# Invitation: 20 SEP 14 Toronto Scottish Regiment Freedom of the City parade



## x-grunt (13 Sep 2014)

This does not seem to have been well advertised, so if anyone can help pass the word it would be appreciated.
Former members of the Toronto Scots and interested others, the *Toronto Scottish Regiment* is being awarded the Freedom of the City of Mississauga. Former members are invited to parade with the "Old Guard" of the Regimental Association. Dress in business attire.
Saturday, 20 September 2014 Time: 11:00 AM - 1:00 PM
Mississauga Celebration Square 300 City Centre Dr, Mississauga ON, L5B 3C1 
http://www.mississauga.com/events/4821173--freedom-of-the-city-of-mississauga/


----------



## Fishbone Jones (14 Sep 2014)

x-grunt said:
			
		

> This does not seem to have been well advertised, so if anyone can help pass the word it would be appreciated.
> Former members of the Toronto Scots and interested others, the *Toronto Scottish Regiment* is being awarded the Freedom of the City of Mississauga. Former members are invited to parade with the "Old Guard" of the Regimental Association. Dress in business attire.
> Saturday, 20 September 2014 Time: 11:00 AM - 1:00 PM
> Mississauga Celebration Square 300 City Centre Dr, Mississauga ON, L5B 3C1
> http://www.mississauga.com/events/4821173--freedom-of-the-city-of-mississauga/



Is there a Mess dinner involved? What is the tariff for a visiting MWO (Ret'd)? Timings, Dates, Dress, etc.


----------



## x-grunt (14 Sep 2014)

recceguy said:
			
		

> Is there a Mess dinner involved? What is the tariff for a visiting MWO (Ret'd)? Timings, Dates, Dress, etc.

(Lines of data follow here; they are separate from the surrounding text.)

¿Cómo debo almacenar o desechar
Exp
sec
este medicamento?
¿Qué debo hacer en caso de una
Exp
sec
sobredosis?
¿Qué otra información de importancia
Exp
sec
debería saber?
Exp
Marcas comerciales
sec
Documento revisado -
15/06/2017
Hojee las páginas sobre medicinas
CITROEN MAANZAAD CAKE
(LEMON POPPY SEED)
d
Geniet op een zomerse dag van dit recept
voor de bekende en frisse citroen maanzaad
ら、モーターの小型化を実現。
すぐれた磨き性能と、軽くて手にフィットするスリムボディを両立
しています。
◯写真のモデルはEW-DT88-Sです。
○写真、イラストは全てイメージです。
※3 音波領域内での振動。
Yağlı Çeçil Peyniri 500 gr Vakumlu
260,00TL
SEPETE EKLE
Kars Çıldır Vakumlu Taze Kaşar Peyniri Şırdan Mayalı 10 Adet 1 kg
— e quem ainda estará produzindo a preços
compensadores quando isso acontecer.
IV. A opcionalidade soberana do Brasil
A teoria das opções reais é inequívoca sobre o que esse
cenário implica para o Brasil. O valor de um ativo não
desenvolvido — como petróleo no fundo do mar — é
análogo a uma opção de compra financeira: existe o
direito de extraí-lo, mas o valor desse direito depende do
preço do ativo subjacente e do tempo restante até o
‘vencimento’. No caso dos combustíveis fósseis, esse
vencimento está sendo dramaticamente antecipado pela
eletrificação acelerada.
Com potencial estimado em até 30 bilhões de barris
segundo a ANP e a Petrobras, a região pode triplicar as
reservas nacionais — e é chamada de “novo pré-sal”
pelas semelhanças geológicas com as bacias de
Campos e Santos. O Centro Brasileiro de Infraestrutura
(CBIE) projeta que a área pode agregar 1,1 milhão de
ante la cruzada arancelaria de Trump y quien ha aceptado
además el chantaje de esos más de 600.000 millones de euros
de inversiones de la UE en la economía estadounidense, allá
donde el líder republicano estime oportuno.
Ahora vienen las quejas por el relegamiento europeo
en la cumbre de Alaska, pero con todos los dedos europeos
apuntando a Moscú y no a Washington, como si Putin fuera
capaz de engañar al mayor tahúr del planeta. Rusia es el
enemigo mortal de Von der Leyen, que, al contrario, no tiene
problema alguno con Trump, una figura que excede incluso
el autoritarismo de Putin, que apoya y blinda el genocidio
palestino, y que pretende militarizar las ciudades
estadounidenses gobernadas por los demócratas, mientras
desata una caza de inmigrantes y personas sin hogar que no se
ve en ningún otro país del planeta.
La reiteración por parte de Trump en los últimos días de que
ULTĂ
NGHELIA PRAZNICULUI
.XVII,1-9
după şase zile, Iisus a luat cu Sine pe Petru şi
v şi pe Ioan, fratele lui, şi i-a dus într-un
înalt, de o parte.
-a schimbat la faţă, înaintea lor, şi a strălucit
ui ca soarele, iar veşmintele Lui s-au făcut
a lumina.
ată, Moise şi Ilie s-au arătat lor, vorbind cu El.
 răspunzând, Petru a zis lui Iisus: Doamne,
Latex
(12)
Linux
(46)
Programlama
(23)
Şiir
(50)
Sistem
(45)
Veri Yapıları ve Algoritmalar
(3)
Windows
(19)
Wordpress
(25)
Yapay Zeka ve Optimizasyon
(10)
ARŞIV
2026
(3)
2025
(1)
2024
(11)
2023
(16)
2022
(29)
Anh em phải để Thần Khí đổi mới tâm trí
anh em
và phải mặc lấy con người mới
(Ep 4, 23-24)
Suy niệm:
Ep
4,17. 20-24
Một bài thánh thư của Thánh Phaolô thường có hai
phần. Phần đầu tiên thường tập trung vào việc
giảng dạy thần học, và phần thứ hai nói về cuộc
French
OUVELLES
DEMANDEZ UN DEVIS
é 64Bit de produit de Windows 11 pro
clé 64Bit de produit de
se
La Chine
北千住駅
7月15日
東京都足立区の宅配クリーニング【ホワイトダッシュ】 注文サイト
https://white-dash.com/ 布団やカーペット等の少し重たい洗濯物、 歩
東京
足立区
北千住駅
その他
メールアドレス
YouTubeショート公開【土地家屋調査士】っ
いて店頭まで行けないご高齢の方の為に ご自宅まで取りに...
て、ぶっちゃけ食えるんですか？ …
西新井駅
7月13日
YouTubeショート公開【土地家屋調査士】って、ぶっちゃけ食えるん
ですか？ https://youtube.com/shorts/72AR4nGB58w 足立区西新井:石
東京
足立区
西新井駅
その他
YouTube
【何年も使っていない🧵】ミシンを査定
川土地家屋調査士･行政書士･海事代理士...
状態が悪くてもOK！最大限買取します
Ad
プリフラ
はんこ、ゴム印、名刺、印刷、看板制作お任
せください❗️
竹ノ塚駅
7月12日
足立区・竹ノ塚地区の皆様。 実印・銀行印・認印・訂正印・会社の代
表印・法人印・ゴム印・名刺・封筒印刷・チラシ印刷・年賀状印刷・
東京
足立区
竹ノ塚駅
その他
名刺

Unknown, I am simply passing the message from a contact with the Regimental Association. Info currently posted is for the parade itself. I will gladly ask them to weigh in and I will post the answer here. You could also contact the Toronto Scottish BOR at 416-635-4250 x4252 9am-5pm.


----------



## x-grunt (14 Sep 2014)

Response to the above question re: mess dinner. Apparently no mess dinner is planned. There will be a short reception at the Mississauga City Hall following the parade itself.


----------